> **EXTRACT**
# MJ's This Is It..anyone else seen it?



## 1165Cheryl (Jan 31, 2010)

I debated about writing this here cause I didnt want any "hater's" to start putting down MJ but I need to know what other people thought about the movie. His voice was the best I have heard, he sang at times without music and his talent is undescribable. His movements/dancing was great and this was all footage of practices only so we didnt see him giving it all and it was still great. Why is it that once they announced the only drug in his body was "that one" the news coverage stopped. When there was rumors floating around they were happy to cover all the negative news but when the truth came out it all stopped instead of clearing his name and weeks of drug rumors.  Why hasnt the doctor been brought up on charges?? It's very clear he was in good shape, was not on drugs during rehersals and well I'm still having a hard time wrapping my head around his death.

I love his later work/songs but his dancing in his older work there is no words to describe his talent. I dont know why his death has hit me like this but it has. A feeling inside cant shake the feeling that this wanst supose to happen, something isnt right.  This is not like me at all...I've seen a lot of death, lost many loved ones & cant count how many funerals I've gone too.  So why cany I shake this, eccept this and why do I still cry when I hear his music?

Anyone else who can relate I'd love to hear from you along with what others thought about the movie...but please no mean haters. Different view points are great, there are many ways to say something without being mean.


----------



## chynegal (Jan 31, 2010)

i loved that movie...that would have been such an awesome concert experience if he didnt die...i love how he is so involved in everything that was going on he really knew his shit


----------



## KeishaG14 (Jan 31, 2010)

I LOVED the movie as well.  So much so that I who NEVER buys DVDs am going to buy that one as well as give one to my mom for Vday.


----------



## MACATTAK (Jan 31, 2010)

I saw it & loved it!  He really put his heart into every piece of his music and dance.  It is still very hard to believe he is gone.  He was so talented, many of us grew up listening to him, and he was able to reach so many with his talent.  Unfortunately, it seems that those with such great talent pay a huge price.  It's almost as if this "life" is never right for them.  Many seem to have so much inner turmoil, and maybe death is where they finally find peace.

> **WHAT IS ASKED**
- A) Check each statement below against the forum thread about This Is It. Answer yes or no, and quote the exact words from the thread that decide it.
(i) KeishaG14 plans to buy the DVD and give a copy to their mom for Valentine's Day.
(ii) 1165Cheryl says the movie shows footage of finished concert performances.
(iii) MACATTAK says they have not seen the movie.
- B) Reproduce word for word the stretch of the records from the line that contains "collectors: C. L. Smith" through the end of the records. Include both ends.

> **EXERCISE MATERIALS**
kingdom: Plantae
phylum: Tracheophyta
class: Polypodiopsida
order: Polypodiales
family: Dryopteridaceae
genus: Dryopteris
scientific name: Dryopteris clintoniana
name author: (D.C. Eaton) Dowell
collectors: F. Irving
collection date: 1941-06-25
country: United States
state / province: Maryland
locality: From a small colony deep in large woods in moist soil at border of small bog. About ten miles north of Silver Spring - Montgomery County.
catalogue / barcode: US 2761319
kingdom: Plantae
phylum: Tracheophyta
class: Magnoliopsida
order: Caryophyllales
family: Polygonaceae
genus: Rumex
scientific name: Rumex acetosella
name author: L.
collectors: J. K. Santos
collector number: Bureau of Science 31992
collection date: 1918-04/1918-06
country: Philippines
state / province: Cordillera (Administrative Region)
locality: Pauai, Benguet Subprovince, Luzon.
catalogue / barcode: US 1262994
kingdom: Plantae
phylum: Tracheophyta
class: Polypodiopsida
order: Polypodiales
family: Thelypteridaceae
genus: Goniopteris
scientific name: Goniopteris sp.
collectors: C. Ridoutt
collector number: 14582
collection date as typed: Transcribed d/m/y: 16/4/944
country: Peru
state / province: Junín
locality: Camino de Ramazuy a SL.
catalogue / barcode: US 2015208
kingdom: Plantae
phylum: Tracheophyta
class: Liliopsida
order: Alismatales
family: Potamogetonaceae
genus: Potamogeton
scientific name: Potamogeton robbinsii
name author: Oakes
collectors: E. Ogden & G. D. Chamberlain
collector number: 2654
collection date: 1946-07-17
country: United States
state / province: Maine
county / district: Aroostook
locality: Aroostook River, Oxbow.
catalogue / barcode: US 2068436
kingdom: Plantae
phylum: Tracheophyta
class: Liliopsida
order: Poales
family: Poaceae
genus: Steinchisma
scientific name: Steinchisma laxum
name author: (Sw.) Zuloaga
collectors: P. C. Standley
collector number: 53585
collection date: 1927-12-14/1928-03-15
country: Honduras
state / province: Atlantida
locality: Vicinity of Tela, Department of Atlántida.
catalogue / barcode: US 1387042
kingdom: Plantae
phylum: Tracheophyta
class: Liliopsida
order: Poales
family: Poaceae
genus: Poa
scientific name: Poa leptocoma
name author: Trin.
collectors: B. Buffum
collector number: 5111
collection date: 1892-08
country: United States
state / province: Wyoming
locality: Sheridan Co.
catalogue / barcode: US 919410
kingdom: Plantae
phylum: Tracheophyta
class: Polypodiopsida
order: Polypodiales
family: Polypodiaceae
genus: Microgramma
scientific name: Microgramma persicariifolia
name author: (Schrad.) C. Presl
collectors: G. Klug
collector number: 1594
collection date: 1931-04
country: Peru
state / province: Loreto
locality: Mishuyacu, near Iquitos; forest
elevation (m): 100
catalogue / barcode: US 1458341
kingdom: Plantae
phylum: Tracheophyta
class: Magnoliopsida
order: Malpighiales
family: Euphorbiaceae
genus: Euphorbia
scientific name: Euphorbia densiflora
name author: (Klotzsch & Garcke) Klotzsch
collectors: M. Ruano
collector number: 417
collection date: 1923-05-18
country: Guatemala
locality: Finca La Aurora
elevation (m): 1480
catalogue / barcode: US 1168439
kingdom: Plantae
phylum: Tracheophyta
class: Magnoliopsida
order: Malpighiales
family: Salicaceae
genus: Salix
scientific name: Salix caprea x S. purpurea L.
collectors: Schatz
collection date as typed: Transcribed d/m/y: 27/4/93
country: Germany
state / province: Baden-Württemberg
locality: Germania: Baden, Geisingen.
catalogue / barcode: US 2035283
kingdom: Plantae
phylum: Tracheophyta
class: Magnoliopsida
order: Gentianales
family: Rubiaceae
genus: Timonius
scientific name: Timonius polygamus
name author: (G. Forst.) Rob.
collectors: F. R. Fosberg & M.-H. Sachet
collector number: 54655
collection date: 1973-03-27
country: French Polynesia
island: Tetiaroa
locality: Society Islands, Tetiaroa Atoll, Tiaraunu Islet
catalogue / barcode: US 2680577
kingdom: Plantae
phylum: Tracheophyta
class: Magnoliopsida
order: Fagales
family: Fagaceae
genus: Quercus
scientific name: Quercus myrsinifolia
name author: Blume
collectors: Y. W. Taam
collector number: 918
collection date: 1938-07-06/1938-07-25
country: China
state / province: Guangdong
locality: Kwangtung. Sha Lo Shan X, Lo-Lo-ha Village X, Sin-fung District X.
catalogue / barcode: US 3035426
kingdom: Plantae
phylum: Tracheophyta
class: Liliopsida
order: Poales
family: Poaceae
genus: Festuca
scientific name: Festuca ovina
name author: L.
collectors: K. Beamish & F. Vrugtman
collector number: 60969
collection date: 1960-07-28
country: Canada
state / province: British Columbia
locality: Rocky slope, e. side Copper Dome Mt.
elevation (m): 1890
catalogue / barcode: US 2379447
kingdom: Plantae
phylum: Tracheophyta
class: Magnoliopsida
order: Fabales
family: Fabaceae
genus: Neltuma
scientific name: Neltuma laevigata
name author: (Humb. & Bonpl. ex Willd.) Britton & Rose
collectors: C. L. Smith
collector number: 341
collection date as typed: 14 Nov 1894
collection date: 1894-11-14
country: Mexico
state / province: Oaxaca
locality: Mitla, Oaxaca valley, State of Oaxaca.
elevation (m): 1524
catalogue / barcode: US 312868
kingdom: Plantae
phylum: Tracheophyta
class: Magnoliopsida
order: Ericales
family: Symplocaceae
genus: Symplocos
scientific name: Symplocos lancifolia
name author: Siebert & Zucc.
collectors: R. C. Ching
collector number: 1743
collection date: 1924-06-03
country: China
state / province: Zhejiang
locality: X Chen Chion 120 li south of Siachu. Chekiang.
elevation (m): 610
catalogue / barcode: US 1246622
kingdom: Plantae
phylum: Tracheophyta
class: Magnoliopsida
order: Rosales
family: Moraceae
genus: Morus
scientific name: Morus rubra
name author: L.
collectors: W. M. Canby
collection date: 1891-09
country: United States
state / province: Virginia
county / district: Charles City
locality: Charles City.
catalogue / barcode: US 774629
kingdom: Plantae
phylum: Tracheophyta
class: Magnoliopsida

> **ANSWERS FOR THIS EXERCISE**
- A)
(i) Yes: "I who NEVER buys DVDs am going to buy that one as well as give one to my mom for Vday."
(ii) No: "this was all footage of practices only"
(iii) No: "I saw it & loved it!"

- B)
collectors: C. L. Smith
collector number: 341
collection date as typed: 14 Nov 1894
collection date: 1894-11-14
country: Mexico
state / province: Oaxaca
locality: Mitla, Oaxaca valley, State of Oaxaca.
elevation (m): 1524
catalogue / barcode: US 312868
kingdom: Plantae
phylum: Tracheophyta
class: Magnoliopsida
order: Ericales
family: Symplocaceae
genus: Symplocos
scientific name: Symplocos lancifolia
name author: Siebert & Zucc.
collectors: R. C. Ching
collector number: 1743
collection date: 1924-06-03
country: China
state / province: Zhejiang
locality: X Chen Chion 120 li south of Siachu. Chekiang.
elevation (m): 610
catalogue / barcode: US 1246622
kingdom: Plantae
phylum: Tracheophyta
class: Magnoliopsida
order: Rosales
family: Moraceae
genus: Morus
scientific name: Morus rubra
name author: L.
collectors: W. M. Canby
collection date: 1891-09
country: United States
state / province: Virginia
county / district: Charles City
locality: Charles City.
catalogue / barcode: US 774629
kingdom: Plantae
phylum: Tracheophyta
class: Magnoliopsida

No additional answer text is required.